Londra’da ne yapacaksınız?
- Premier Ajans’la görüşeceğim. Aslında 25 yaşındayım, modellik için yaşlı sayılırım. Neyse ki artık yurtdışında da yaşı ilerleyen modelleri kullanıyorlar. Beni asıl düşündüren, oraya gidip her şeye sıfırdan başlayacak olmak...
STİLİM GÜÇ ÜZERİNE KURULU
Stilinizi nasıl tanımlarsınız?
- Güç üzerine kurulu. Baktıkları zaman incelerler, inceledikleri zaman muhakkak akıllarında kalır.
Ece Sükan sizi beğendiğini söyledi, siz hangi modelleri beğeniyorsunuz?
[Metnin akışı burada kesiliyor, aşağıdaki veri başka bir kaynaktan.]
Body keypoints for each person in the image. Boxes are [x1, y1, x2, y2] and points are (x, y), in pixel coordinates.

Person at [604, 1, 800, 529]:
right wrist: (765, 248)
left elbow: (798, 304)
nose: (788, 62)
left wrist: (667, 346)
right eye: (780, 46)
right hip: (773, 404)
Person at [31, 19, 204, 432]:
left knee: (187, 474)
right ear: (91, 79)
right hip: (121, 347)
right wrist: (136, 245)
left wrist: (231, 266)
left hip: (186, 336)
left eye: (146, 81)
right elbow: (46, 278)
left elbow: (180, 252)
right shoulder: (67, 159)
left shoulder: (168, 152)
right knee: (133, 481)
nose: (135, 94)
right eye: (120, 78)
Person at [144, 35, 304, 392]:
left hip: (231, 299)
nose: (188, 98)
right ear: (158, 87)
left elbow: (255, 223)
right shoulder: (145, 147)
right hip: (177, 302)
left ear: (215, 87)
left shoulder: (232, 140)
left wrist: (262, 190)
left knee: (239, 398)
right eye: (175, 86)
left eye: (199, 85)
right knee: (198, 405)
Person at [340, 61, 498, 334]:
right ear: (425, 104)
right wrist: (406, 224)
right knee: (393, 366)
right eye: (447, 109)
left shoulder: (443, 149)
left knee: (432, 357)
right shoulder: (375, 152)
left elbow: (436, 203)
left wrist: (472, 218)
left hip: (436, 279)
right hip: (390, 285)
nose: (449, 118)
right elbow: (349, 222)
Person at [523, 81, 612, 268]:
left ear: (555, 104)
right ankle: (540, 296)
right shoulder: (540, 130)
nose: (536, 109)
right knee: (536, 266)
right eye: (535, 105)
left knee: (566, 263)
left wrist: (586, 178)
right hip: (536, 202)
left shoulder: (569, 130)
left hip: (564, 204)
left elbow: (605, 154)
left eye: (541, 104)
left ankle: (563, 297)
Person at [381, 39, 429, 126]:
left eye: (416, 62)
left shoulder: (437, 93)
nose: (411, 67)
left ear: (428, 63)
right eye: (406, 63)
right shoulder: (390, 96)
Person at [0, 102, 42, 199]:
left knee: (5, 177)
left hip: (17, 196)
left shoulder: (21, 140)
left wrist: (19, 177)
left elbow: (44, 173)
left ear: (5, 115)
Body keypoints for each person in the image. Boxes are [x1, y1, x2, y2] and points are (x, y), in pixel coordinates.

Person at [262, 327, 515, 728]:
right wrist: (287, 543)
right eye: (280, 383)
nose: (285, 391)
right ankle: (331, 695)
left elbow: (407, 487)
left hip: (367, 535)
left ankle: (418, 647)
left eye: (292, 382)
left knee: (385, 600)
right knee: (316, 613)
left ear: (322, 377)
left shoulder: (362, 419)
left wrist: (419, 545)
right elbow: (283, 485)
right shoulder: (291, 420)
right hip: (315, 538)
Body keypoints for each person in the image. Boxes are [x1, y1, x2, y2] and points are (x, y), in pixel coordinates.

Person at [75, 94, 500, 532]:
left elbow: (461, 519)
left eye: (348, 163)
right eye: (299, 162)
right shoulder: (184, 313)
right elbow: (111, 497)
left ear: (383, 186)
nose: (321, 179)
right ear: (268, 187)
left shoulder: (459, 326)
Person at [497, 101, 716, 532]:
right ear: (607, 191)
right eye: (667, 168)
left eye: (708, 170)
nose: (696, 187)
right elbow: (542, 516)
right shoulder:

- Benden sonra gelecek gördüğüm tek isim Beril Kayar. Tamamen melez bir kız. Bir de Selda Car’ı çok beğeniyorum.
İLK DÖVMEMİ ORTA OKULDAYKEN YAPTIRDIM
Dövme merakınız ne zaman başladı?
- Orta 2’de ayak bileğime dövme yaptırdım, sonra gerisi geldi. Bana göre bir yaşam stili dövme. Çok büyük dövmelerim var. Ama artık eskisi kadar cesur değilim, bu yüzden daha kapalı giyiniyorum. Dövmemi göstermek ister gibi görünmek istemiyorum.
Peki bir modele yakışıyor mu büyük dövmeler?
- Çok karakteristik oluyor büyük dövme. Modeli askı olmaktan çıkarıyor. Benim dövmem var ama aslında ben de bir modele büyük dövmelerin çok yakışmadığını düşünüyorum.